Gegenüber der Hamburger Hafencity, die langsam am Nordufer der Elbe in Richtung Elbbrücken wächst, soll schon bald der nächste Stadtteil vom Reißbrett entstehen. Der Kleine Grasbrook, eine Halbinsel am südlichen Flussufer, war früher von Industrie- und Hafenbetrieben geprägt. Aber das wird sich ändern.
"Es werden etwa 3000 Wohnungen entstehen, die müssen auch entstehen, weil das die kritische Masse ist dafür, dass man eine Grundschule dort bauen kann, dass man Kindergärten bauen kann, dass man eine Nahversorgung hinbekommt und damit auch fußläufig auch einkaufen gehen kann oder mit dem Fahrrad", sagt Jürgen Bruns-Berentelg.

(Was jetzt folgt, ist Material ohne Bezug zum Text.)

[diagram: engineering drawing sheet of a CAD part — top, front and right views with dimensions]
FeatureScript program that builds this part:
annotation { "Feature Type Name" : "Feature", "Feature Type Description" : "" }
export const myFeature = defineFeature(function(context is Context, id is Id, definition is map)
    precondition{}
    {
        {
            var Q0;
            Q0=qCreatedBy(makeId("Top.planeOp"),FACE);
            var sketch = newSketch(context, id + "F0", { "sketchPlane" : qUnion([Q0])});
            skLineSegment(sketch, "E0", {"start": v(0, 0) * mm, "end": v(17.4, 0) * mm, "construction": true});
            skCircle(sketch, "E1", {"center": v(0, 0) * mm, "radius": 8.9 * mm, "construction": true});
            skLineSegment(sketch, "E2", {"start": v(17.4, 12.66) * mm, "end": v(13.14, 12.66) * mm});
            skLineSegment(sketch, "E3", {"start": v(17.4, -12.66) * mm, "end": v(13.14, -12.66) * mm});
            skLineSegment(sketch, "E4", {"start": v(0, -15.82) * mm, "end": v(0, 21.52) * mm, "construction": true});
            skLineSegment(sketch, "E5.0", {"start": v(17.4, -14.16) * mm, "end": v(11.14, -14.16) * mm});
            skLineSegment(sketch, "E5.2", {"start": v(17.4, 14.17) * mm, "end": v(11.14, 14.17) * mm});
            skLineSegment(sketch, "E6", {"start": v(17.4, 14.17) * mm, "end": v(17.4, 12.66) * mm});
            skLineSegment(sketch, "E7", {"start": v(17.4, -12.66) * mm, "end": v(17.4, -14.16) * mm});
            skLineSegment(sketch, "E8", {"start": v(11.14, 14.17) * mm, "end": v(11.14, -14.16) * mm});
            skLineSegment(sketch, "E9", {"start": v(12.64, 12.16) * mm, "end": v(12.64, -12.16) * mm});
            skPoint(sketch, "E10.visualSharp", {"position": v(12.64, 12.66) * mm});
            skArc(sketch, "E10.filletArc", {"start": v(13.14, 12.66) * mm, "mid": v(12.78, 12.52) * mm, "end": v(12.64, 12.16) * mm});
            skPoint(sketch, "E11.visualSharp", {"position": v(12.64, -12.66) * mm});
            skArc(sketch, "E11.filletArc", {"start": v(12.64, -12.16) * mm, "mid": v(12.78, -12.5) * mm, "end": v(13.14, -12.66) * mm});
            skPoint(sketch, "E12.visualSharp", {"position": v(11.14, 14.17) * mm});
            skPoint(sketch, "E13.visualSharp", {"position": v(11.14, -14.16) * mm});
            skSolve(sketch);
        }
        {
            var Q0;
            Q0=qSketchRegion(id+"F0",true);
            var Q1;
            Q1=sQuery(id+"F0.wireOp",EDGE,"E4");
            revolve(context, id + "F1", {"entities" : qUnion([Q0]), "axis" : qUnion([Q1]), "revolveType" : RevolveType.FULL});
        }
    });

Er hat als Geschäftsführer der Hafencity GmbH die Entwicklung des neuen Stadtteils und auch die des Kleinen Grasbrooks maßgeblich mitbestimmt. Die Fehler aus der Frühphase der Hafencity-Planungen, zum Beispiel der Bau nur hochpreisiger Wohnungen oder der Verzicht auf große Grünflächen, sollen auf dem Kleinen Grasbrook vermieden werden.
"Erst mit dem geförderten Wohnungsbau war die ganze Mischungsbreite der Wohnungsbaunutzung und die sozioökonomische Mischung der Haushalte tatsächlich auch möglich!", sagt er.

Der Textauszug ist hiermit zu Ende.